# Directions
Where the listing below reaches the line containing "08:40 | Email notifications |", start writing out lines exactly, and stop once the line containing "Text formatting |" has been written.

# Records to process
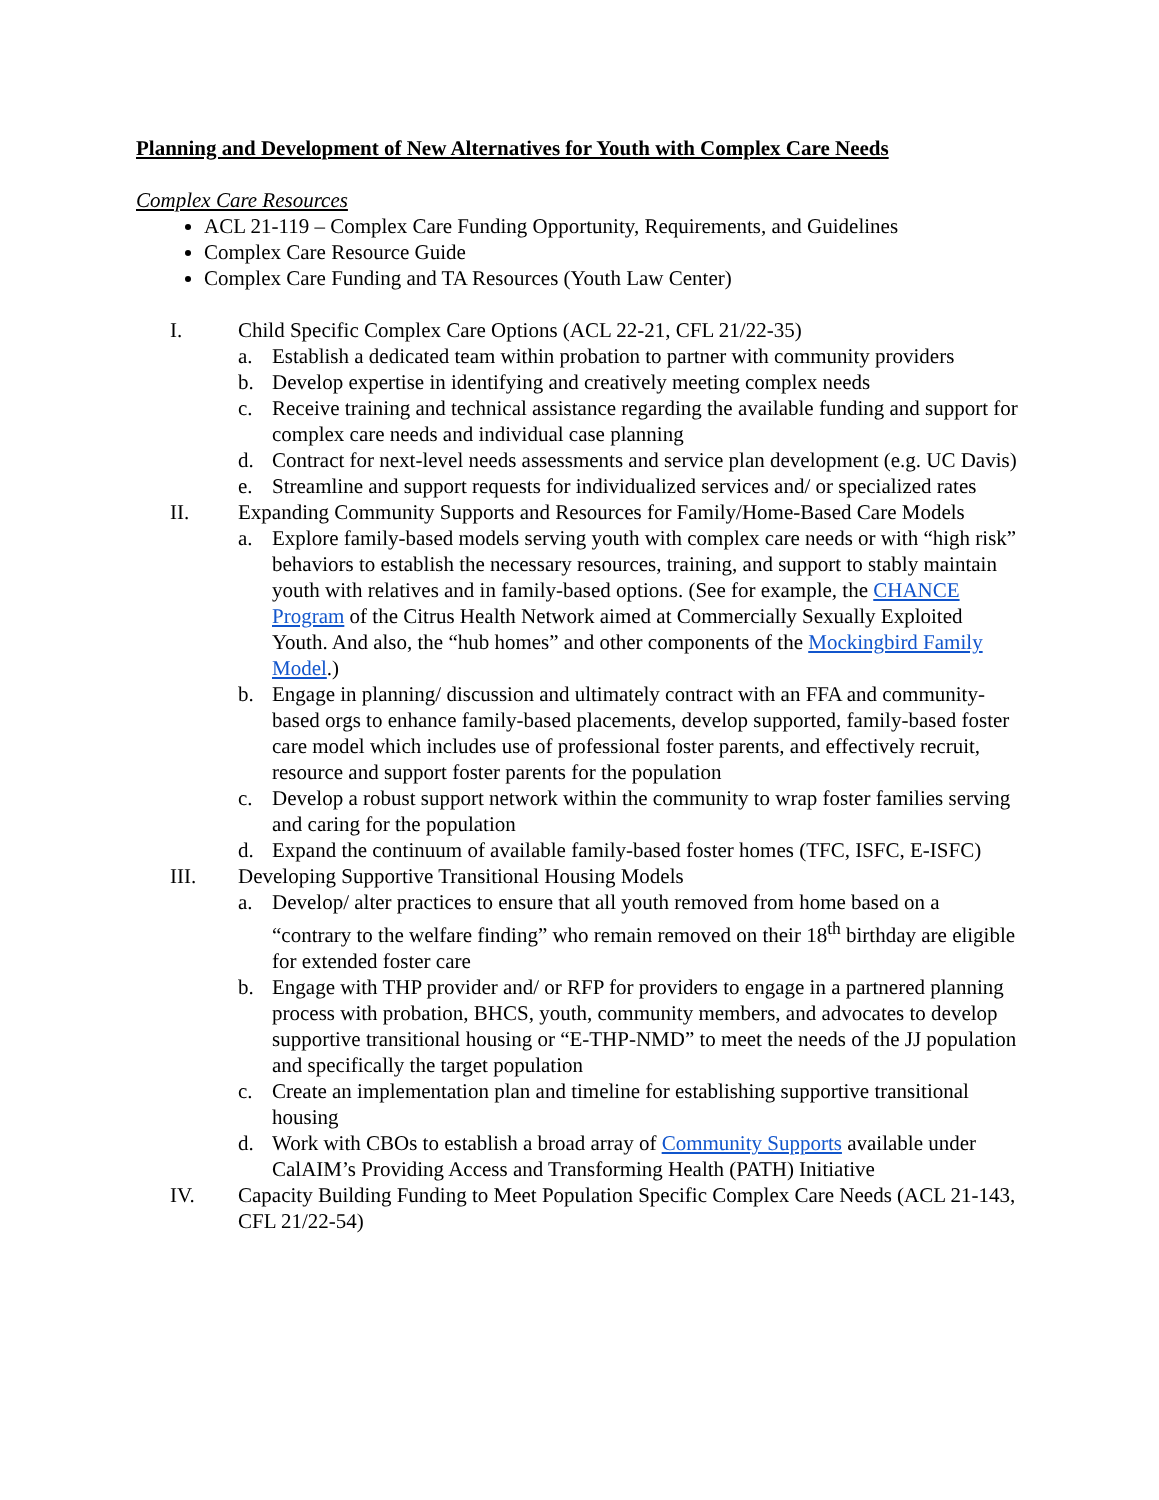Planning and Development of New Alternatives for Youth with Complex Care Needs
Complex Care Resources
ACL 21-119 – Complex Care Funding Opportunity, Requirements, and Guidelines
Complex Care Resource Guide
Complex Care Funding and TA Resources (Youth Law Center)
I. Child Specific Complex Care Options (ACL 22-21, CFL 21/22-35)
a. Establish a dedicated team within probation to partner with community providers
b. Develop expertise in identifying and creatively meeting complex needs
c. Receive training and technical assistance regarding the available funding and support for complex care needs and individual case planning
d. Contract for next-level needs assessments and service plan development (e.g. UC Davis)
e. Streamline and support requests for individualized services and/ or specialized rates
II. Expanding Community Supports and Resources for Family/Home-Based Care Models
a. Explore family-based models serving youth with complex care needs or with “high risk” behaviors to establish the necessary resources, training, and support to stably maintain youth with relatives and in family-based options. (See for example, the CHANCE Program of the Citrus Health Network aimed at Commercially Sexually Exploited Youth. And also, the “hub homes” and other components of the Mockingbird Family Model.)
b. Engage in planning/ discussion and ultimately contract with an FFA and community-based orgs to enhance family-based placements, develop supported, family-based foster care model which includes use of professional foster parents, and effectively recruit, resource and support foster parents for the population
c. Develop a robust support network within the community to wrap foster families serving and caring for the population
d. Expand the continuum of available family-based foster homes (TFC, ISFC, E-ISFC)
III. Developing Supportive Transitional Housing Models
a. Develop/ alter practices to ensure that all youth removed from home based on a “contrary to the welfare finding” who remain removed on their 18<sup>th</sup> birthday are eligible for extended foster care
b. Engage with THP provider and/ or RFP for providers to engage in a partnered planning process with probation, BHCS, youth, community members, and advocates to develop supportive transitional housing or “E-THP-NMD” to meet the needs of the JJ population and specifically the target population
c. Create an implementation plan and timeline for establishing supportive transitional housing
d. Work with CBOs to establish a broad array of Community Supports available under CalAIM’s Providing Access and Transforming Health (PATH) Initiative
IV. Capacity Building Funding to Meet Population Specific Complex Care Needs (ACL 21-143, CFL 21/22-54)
...
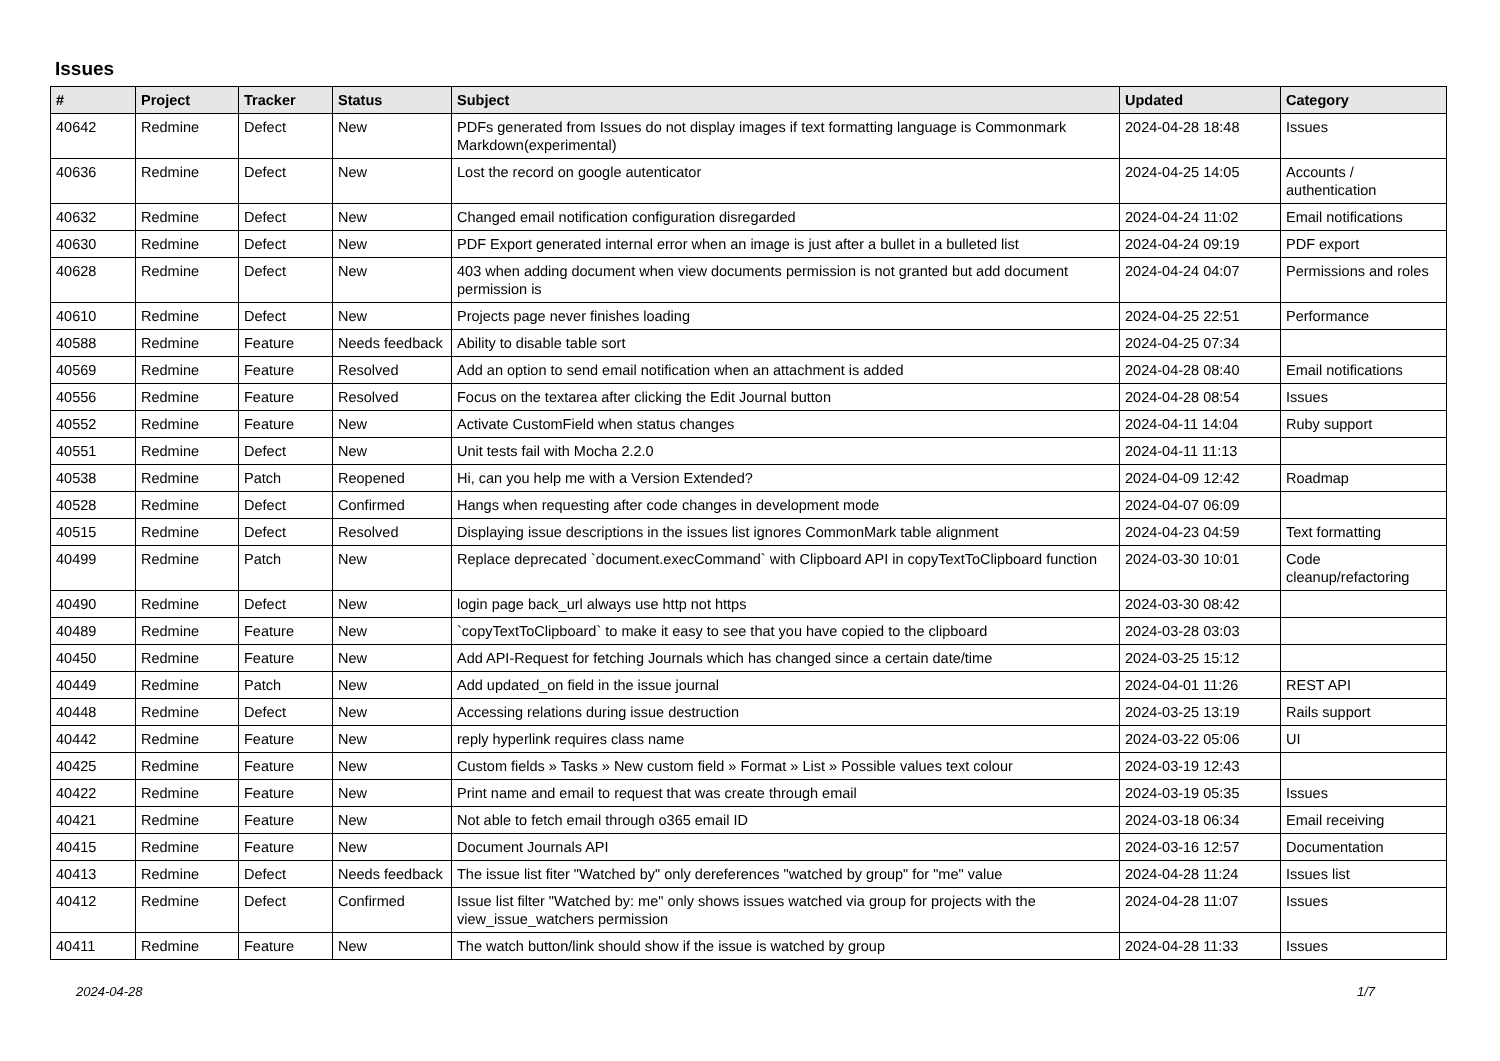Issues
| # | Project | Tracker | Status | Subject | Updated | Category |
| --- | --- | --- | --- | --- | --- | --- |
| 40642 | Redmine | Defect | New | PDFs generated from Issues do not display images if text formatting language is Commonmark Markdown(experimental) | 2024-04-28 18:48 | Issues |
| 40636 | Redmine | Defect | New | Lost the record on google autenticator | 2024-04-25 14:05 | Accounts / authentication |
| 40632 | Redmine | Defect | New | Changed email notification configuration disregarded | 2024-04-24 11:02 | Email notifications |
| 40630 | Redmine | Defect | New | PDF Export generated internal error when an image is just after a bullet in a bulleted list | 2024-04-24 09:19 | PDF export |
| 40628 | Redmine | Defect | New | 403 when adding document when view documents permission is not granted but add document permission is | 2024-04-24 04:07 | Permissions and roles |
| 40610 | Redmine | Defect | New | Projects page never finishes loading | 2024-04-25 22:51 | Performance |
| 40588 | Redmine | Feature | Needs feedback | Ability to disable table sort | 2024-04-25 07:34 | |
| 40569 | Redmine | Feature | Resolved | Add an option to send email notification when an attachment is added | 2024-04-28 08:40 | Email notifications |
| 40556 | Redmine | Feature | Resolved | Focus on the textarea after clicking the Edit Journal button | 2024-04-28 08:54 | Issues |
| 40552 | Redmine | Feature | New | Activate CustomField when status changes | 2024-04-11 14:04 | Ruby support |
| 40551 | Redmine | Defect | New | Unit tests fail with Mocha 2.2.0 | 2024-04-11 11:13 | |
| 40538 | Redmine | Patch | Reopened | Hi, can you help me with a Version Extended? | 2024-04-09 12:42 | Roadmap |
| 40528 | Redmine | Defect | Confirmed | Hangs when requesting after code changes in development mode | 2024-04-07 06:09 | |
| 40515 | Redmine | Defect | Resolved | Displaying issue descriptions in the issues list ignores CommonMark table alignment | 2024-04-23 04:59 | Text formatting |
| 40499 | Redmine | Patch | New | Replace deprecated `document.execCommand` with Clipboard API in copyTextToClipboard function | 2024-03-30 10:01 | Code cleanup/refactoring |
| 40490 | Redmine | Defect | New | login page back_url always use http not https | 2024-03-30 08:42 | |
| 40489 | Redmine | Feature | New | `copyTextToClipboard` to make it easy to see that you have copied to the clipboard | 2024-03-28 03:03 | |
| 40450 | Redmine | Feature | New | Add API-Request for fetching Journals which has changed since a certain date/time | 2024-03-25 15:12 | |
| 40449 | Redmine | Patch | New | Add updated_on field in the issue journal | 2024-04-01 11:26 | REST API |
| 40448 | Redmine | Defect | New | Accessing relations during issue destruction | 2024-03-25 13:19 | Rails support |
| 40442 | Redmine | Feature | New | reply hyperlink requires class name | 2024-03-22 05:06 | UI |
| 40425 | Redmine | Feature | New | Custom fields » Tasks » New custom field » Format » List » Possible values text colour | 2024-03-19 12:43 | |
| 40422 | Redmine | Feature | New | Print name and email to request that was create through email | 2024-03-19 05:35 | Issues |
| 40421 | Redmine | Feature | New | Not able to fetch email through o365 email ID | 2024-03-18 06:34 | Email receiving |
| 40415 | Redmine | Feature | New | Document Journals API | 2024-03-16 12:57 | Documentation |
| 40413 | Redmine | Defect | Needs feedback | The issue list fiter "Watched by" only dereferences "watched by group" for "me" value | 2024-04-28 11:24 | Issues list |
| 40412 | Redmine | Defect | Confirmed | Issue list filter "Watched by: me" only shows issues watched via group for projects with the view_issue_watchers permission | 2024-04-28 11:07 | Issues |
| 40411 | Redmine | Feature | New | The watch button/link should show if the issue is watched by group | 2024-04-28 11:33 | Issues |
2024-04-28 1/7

# Response box
| 40569 | Redmine | Feature | Resolved | Add an option to send email notification when an attachment is added | 2024-04-28 08:40 | Email notifications |
| 40556 | Redmine | Feature | Resolved | Focus on the textarea after clicking the Edit Journal button | 2024-04-28 08:54 | Issues |
| 40552 | Redmine | Feature | New | Activate CustomField when status changes | 2024-04-11 14:04 | Ruby support |
| 40551 | Redmine | Defect | New | Unit tests fail with Mocha 2.2.0 | 2024-04-11 11:13 | |
| 40538 | Redmine | Patch | Reopened | Hi, can you help me with a Version Extended? | 2024-04-09 12:42 | Roadmap |
| 40528 | Redmine | Defect | Confirmed | Hangs when requesting after code changes in development mode | 2024-04-07 06:09 | |
| 40515 | Redmine | Defect | Resolved | Displaying issue descriptions in the issues list ignores CommonMark table alignment | 2024-04-23 04:59 | Text formatting |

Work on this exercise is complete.